A NSW Auditor-General's report has revealed significant deficiencies in IT controls and cyber security practices across major NSW government agencies, with nearly half of all audit findings related to information technology weaknesses.

The report, "Internal controls and governance 2025: Procurement and technology”, examined 26 of NSW's largest public sector agencies representing 95% of the state government's $A30B plus annual budgeted expenditure.

All five high-risk findings identified in the audit related to ineffective IT controls, including those designed to prevent cyber security incidents.

In one alarming case, an agency experienced a cyber attack where the threat actor remained undetected in a key financial system for approximately a month due to inadequate monitoring controls.

The same agency was running unsupported operating systems on servers hosting "crown jewel" applications without formal risk assessment or remediation plans, and lacked basic security protections like multi-factor authentication.

Another case study revealed a payroll officer who modified their own employee master file record due to insufficient segregation of duties, with payments going undetected because they fell below monetary detection thresholds.

"Three agencies lack formal policies addressing supply chain cyber risks, and eight do not have strategies to maintain complete IT asset registers, limiting visibility of systems," the report stated.

The audit uncovered that seven agencies failed to identify and manage underutilised or outdated cyber security tools, potentially wasting resources and leaving security gaps.

Vendor Management and Conflict of Interest Issues

One agency discovered 15 employees held roles as directors in external entities that had financial dealings with the agency, yet none had submitted conflict of interest declarations regarding these relationships.

In another case, an agency improperly updated vendor details based on a fraudulent request, bypassing verification protocols and nearly resulting in payments to fraudulent bank accounts.

"More than half of all agencies do not formally review centralised conflict of interest registers before awarding procurement contracts," the report found.

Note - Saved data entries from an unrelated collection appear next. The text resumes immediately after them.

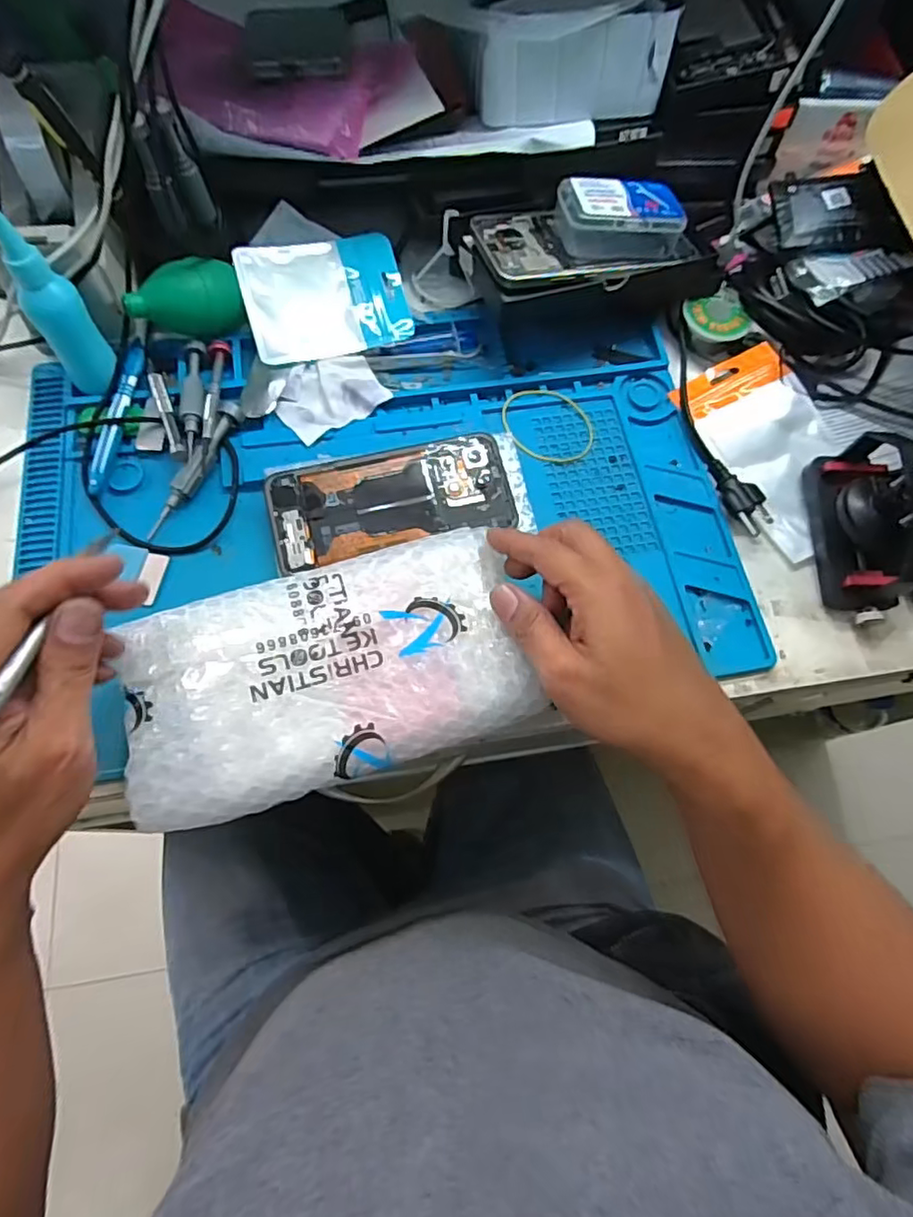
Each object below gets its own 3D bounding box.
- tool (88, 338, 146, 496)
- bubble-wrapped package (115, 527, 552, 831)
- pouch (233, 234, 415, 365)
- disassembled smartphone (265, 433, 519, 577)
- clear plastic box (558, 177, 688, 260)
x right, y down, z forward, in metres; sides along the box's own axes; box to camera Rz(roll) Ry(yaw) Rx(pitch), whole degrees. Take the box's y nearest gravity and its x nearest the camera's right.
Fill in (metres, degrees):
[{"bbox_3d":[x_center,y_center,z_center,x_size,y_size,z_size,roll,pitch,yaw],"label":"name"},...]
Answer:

The report highlighted artificial intelligence as an emerging concern, noting that fewer than half of the agencies examined had implemented formal AI policies despite widespread adoption.

"Only a quarter of agencies have developed strategies to maximise AI's benefits, and AI has not yet been integrated as a strategic or operational tool across the sector," the report found.

Auditor-General Bola Oyetunji recommended agencies enhance procurement frameworks, improve cyber security controls, and establish better AI governance by June 2026.

The report found that access control issues were pervasive, with four agencies granting system access without proper approval and five delaying access deactivation for terminated users.